### VERIFIQUE SUA COMPREENSÃO
- a) Repita o trecho da notícia sobre o impeachment compreendido entre "Parlamentares da base" e "da tumultuada votação.", inclusive.
- b) Responda com base na notícia sobre o impeachment:
(i) Em que dia da semana ocorreu a votação em que a oposição conquistou a Comissão Especial de Impeachment?
(ii) A que partido pertence o deputado federal Wadson Ribeiro?
(iii) Quantos votos o governo poderia ter caso a tese do impeachment seja aprovada na comissão especial e siga ao plenário?

### TEXTO EM ESTUDO
===============

Governo caça infiéis por uma base mais forte

10/12/2015 08:25

Bruno Moreno e Ezequiel Fagundes - Hoje em Dia

Parlamentares da base governista tentam descobrir quem são os “infiéis” que contribuíram para a primeira derrota de Dilma Rousseff (PT) na batalha contra o impeachment, na Câmara dos Deputados, na terça-feira (8), quando, em votação secreta, a oposição conquistou a Comissão Especial de Impeachment. O objetivo seria expô-los para que mantenham as orientações dos partidos aliados, e votem com o governo contra a derrubada da presidente. Os aliados estão mapeando o resultado da tumultuada votação.

Para o deputado federal Wadson Ribeiro (PCdoB), o governo trabalha para se reaproximar dos parlamentares “rebeldes”, com a possibilidade de ter de 220 a 230 votos caso a tese do impeachment seja aprovada na comissão especial e siga ao plenário. Esse placar livraria Dilma do impeachment.

===============

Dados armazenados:
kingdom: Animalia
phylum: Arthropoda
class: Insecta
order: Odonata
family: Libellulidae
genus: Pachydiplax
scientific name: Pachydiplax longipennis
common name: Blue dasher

===============

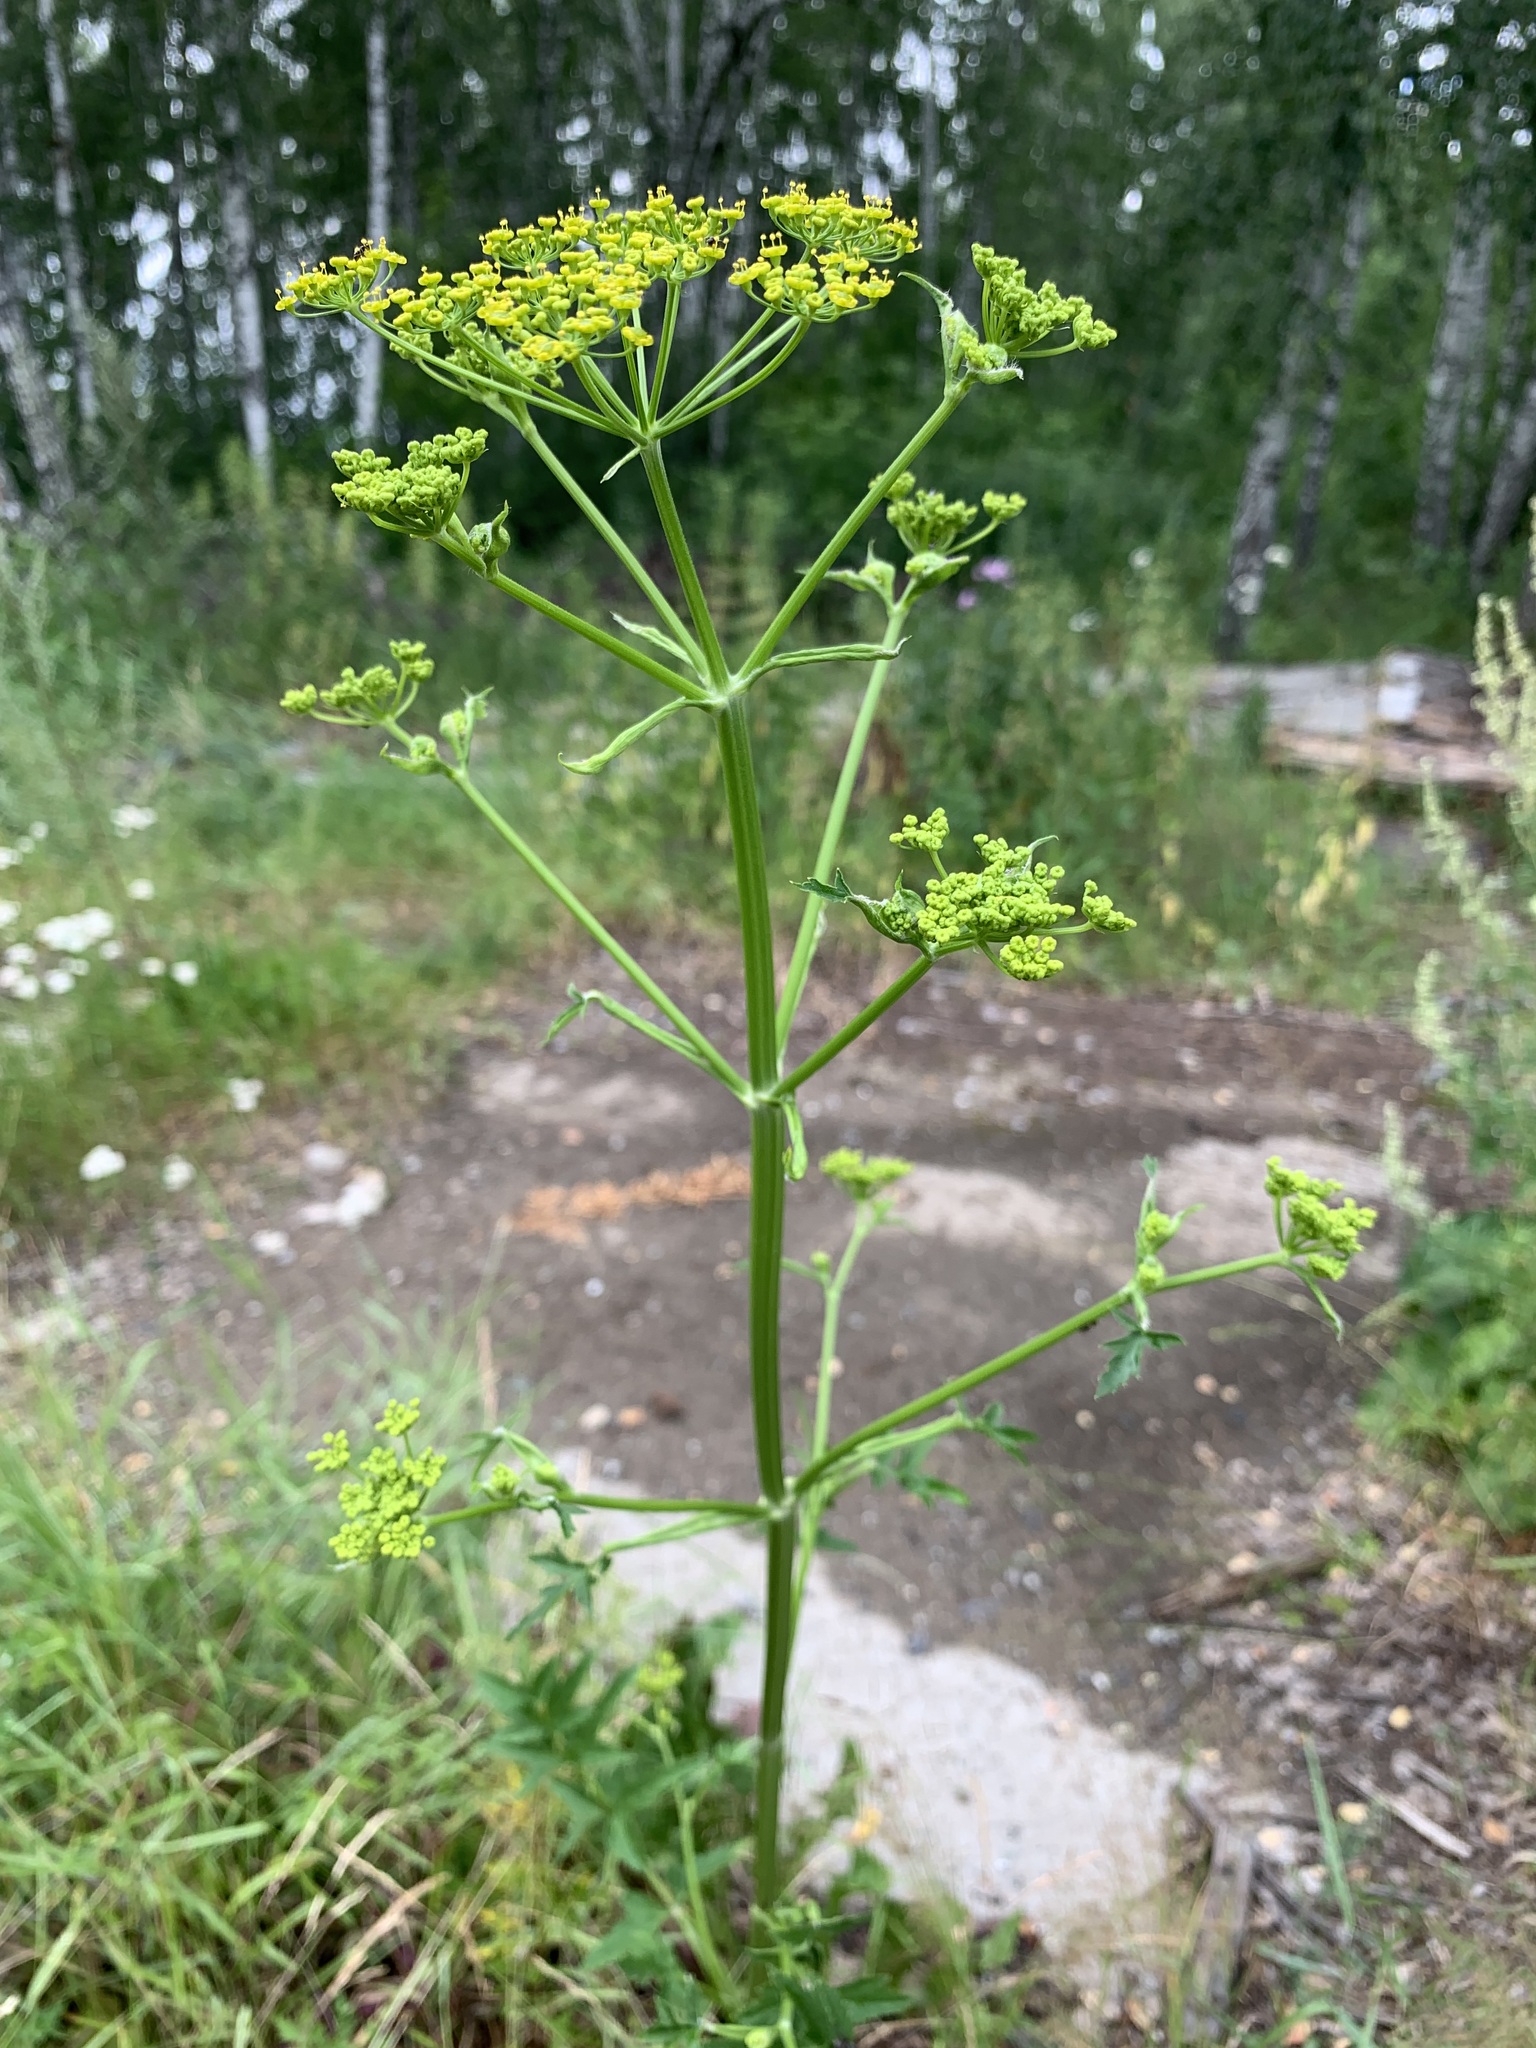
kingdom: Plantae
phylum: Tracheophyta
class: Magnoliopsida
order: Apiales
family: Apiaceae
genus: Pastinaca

===============

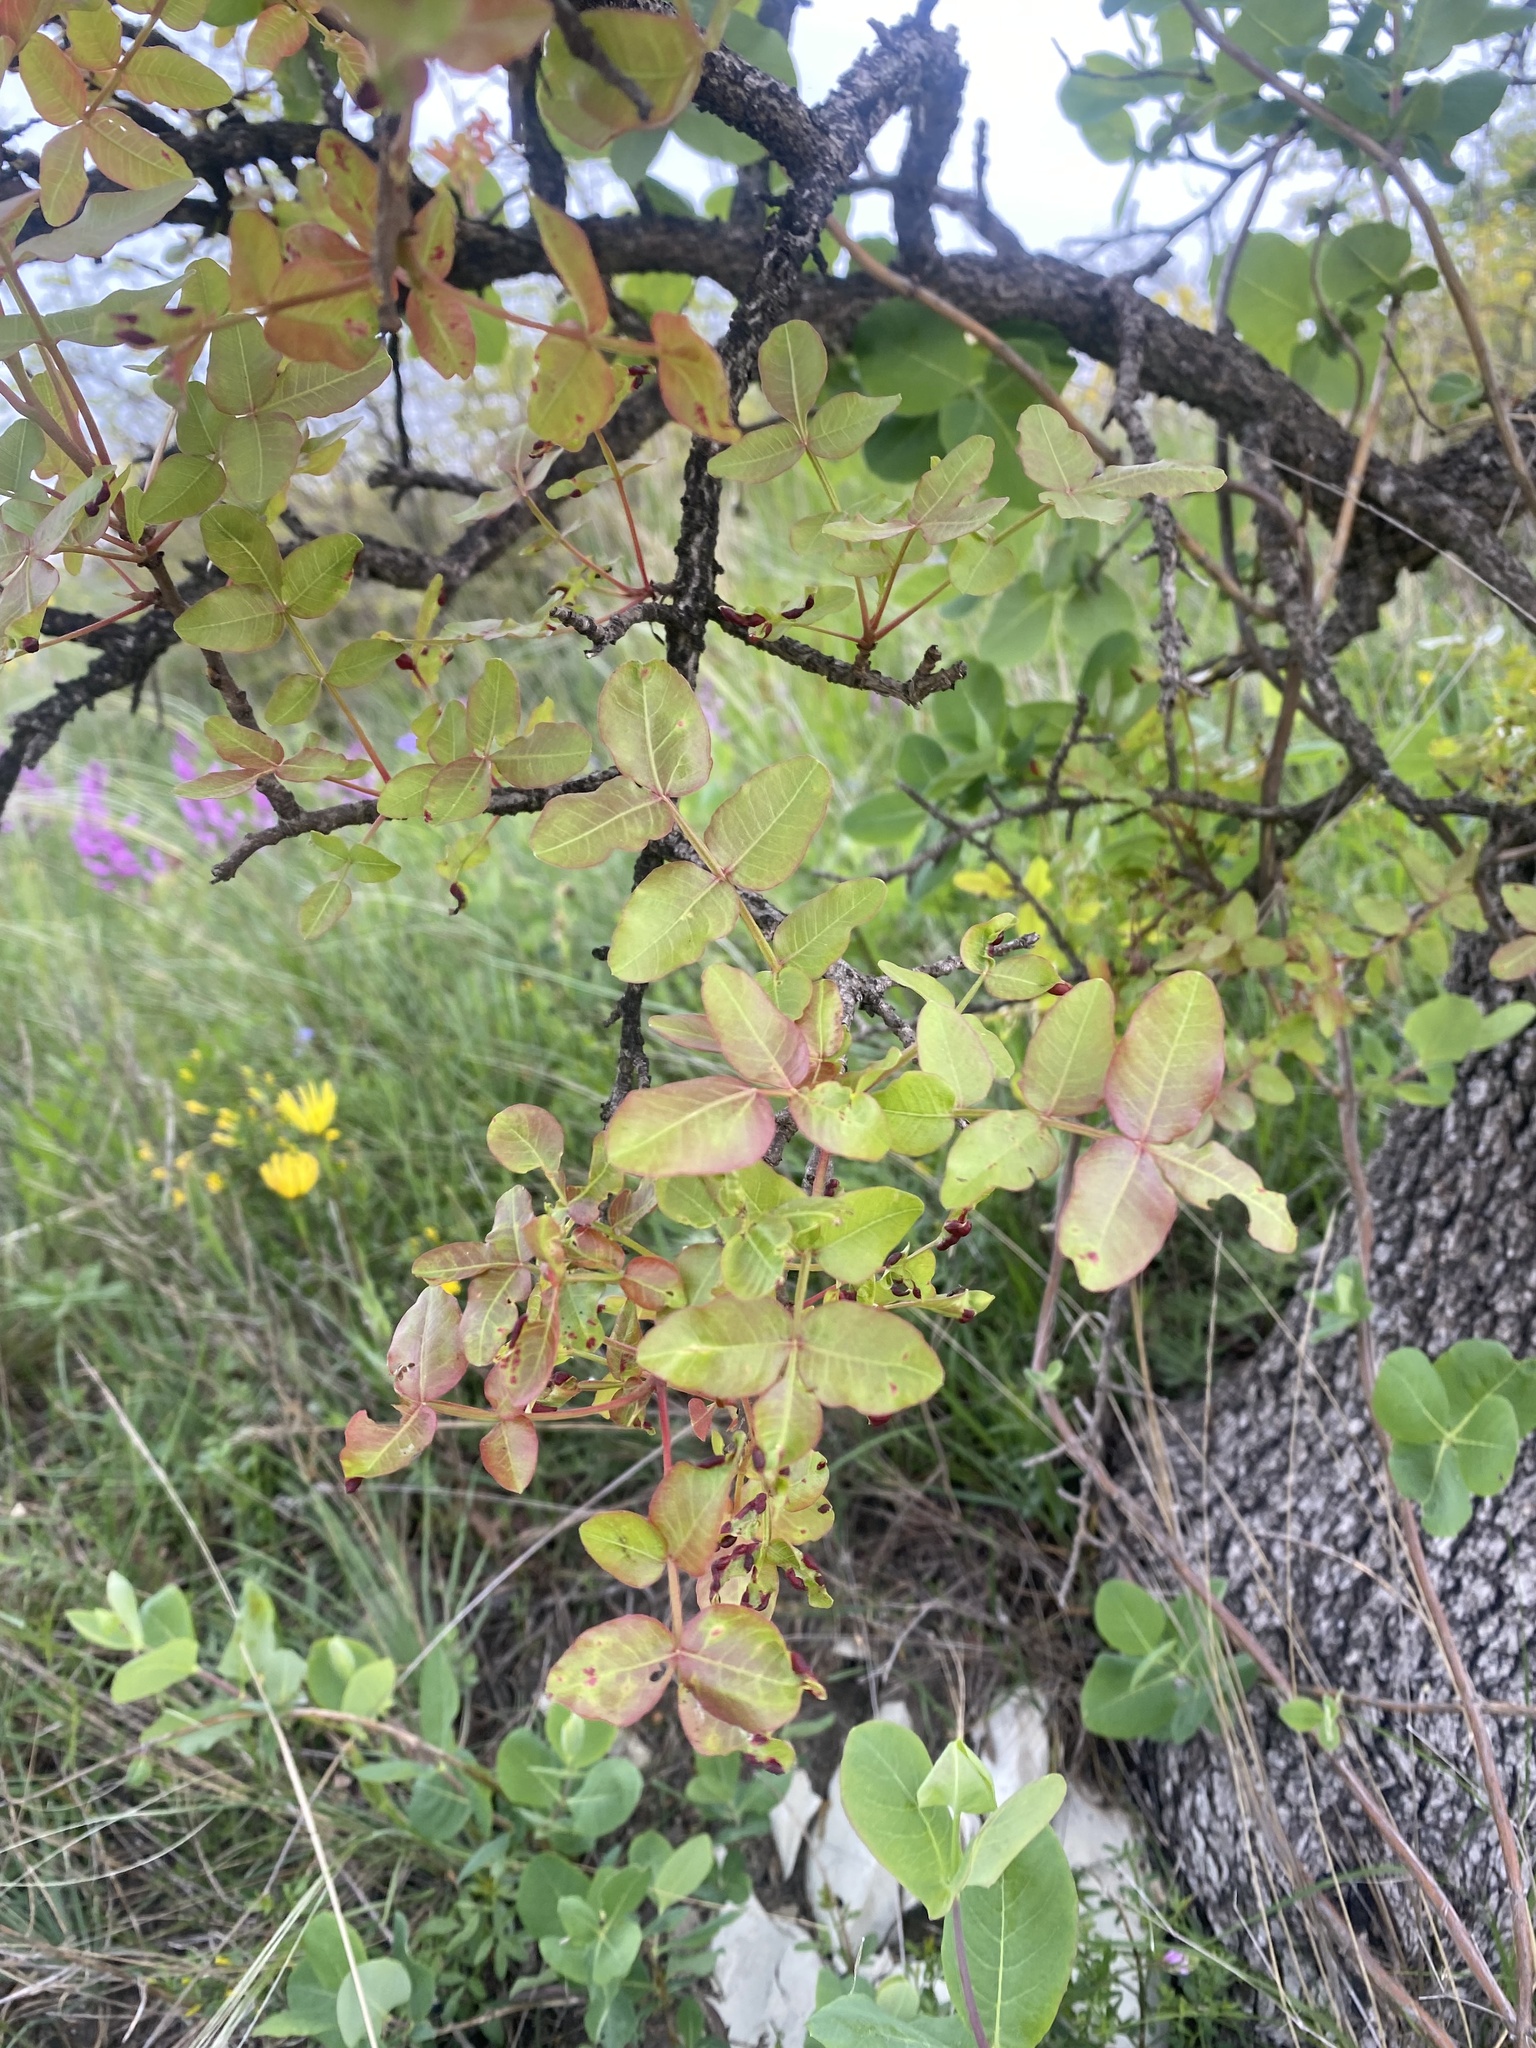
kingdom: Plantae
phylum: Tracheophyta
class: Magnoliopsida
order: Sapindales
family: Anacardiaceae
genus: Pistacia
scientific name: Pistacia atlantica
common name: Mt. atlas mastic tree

===============

### RESPOSTAS POR TAREFA
- a)
Parlamentares da base governista tentam descobrir quem são os “infiéis” que contribuíram para a primeira derrota de Dilma Rousseff (PT) na batalha contra o impeachment, na Câmara dos Deputados, na terça-feira (8), quando, em votação secreta, a oposição conquistou a Comissão Especial de Impeachment. O objetivo seria expô-los para que mantenham as orientações dos partidos aliados, e votem com o governo contra a derrubada da presidente. Os aliados estão mapeando o resultado da tumultuada votação.

- b)
(i) Na terça-feira (8).
(ii) Ao PCdoB.
(iii) De 220 a 230 votos.